Substitute and solve for the final angular speed \omega_{f} :

\begin{aligned}\mathbf{ (2) }  \quad \left(2.25 \mathrm{~kg} \cdot \mathrm{m}^{2}\right)(4.99 \mathrm{rad} / \mathrm{s}) &=\left(1.80 \mathrm{~kg} \cdot \mathrm{m}^{2}\right) \omega_{f} \\\omega_{f} &=6.24  \mathrm{rad} / \mathrm{s}\end{aligned}

(c) Find the work the student does on the system.

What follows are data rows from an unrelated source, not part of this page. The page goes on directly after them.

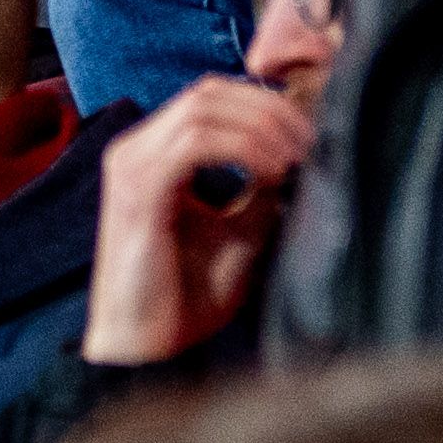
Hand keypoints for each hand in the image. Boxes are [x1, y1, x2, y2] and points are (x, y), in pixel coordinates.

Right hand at [85, 71, 317, 370]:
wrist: (146, 350)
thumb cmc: (185, 300)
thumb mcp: (239, 232)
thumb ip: (261, 189)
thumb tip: (302, 156)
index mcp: (152, 156)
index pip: (210, 98)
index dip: (264, 106)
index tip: (309, 139)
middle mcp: (134, 151)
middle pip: (208, 92)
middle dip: (269, 110)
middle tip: (311, 143)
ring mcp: (131, 166)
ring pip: (203, 109)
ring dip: (261, 128)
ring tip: (297, 159)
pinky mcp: (138, 190)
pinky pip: (195, 143)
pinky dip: (242, 149)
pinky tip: (273, 173)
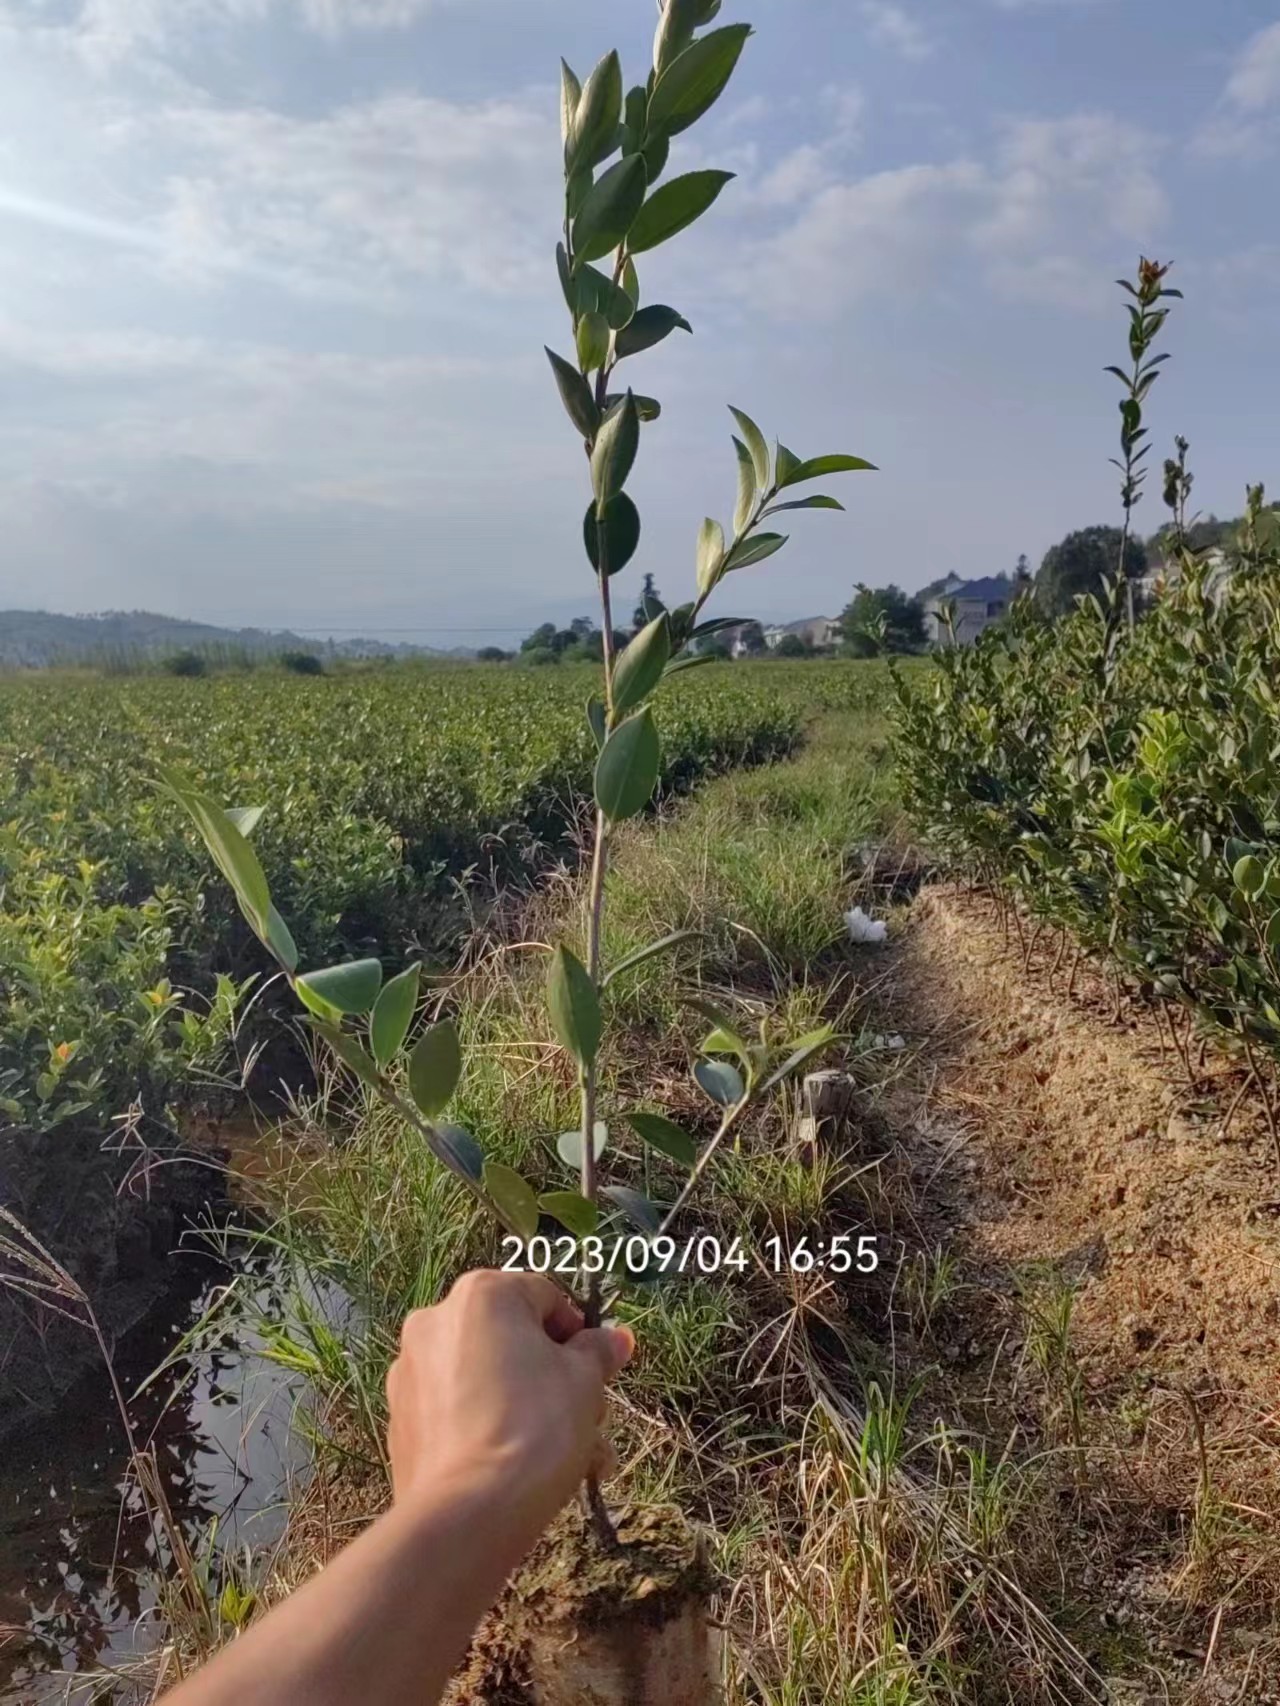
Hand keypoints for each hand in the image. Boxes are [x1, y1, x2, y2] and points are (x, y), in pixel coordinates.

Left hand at [386, 1269, 633, 1535]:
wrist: (467, 1514)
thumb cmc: (535, 1427)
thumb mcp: (584, 1382)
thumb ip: (597, 1351)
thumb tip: (613, 1339)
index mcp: (480, 1294)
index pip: (546, 1297)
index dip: (580, 1334)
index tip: (599, 1373)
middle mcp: (435, 1320)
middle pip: (512, 1340)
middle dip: (554, 1378)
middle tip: (586, 1418)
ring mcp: (410, 1372)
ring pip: (486, 1380)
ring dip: (528, 1408)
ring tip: (567, 1458)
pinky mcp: (400, 1421)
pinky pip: (458, 1413)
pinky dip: (488, 1429)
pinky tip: (519, 1470)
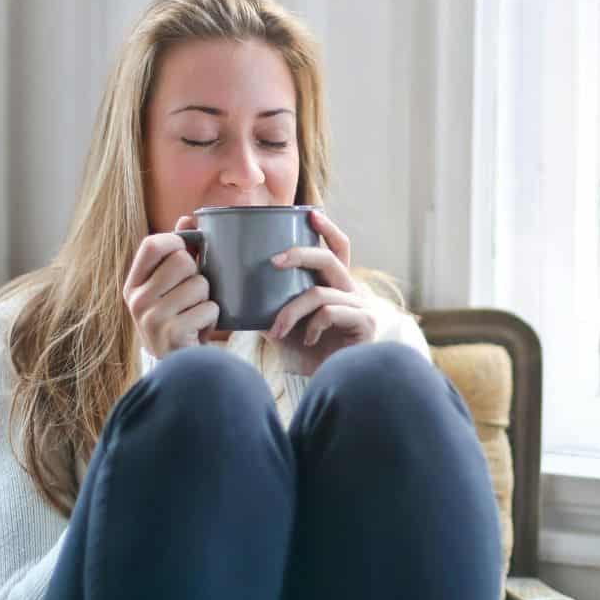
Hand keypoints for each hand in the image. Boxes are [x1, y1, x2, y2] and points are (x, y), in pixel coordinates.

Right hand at [123, 214, 217, 358]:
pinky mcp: (172, 334)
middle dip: (198, 275)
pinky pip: (209, 308)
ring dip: (208, 299)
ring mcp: (152, 318)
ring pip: (200, 284)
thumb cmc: (178, 320)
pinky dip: (213, 318)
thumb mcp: (170, 288)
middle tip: (193, 295)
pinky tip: (200, 329)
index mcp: (133, 285)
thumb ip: (177, 253)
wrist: (179, 367)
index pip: (152, 244)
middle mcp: (137, 300)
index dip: (176, 242)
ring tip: (197, 314)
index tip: (187, 252)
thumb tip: (188, 218)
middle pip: (183, 261)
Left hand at [263, 209, 375, 374]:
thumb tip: (233, 287)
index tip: (311, 214)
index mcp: (335, 285)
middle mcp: (351, 291)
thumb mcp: (281, 323)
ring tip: (276, 330)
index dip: (328, 229)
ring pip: (319, 292)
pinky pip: (329, 312)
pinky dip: (311, 325)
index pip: (338, 249)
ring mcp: (361, 307)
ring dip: (291, 311)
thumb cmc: (305, 354)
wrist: (324, 385)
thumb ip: (267, 303)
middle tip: (273, 262)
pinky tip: (307, 340)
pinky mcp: (365, 324)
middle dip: (299, 254)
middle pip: (329, 259)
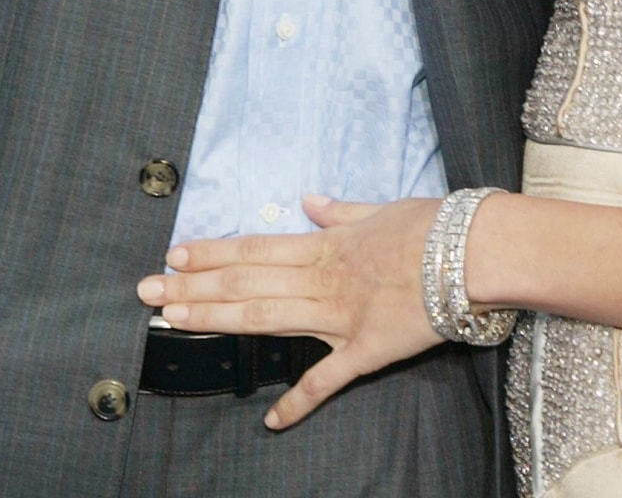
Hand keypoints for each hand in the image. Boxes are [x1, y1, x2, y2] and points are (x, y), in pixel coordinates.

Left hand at [137, 194, 441, 427]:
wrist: (473, 250)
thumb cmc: (432, 224)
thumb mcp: (381, 207)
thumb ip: (340, 210)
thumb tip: (308, 199)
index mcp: (325, 244)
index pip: (255, 249)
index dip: (212, 253)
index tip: (174, 255)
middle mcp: (322, 278)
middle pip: (247, 282)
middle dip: (195, 287)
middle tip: (148, 291)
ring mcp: (340, 315)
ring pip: (268, 317)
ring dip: (219, 319)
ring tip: (176, 322)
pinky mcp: (366, 349)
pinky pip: (327, 379)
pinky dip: (299, 402)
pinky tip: (271, 421)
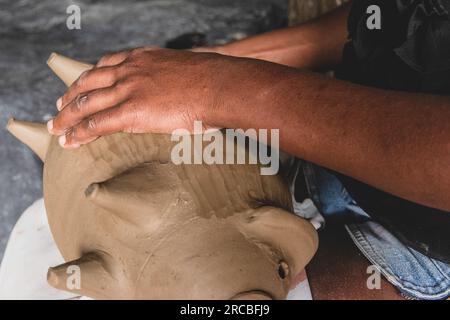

Apply the work-energy theorem:

\begin{aligned}W_{\text {student }}=& \Delta K_{r}=\frac{1}{2} I_{f} \omega_{f}^{2}-\frac{1}{2} I_{i} \omega_{i}{ }^{2} \\=& \frac{1}{2}\left(1.80 \mathrm{~kg} \cdot \mathrm{m}^{2}\right)(6.24  \mathrm{rad} / \mathrm{s})^{2} \\& -\frac{1}{2}\left(2.25 \mathrm{~kg} \cdot \mathrm{m}^{2}\right)(4.99  \mathrm{rad} / \mathrm{s})^{2} \\W_{\text {student }}=& 7.03 \mathrm{~J}\end{aligned}

REMARKS Although the angular momentum of the system is conserved, mechanical energy is not conserved because the student does work on the system.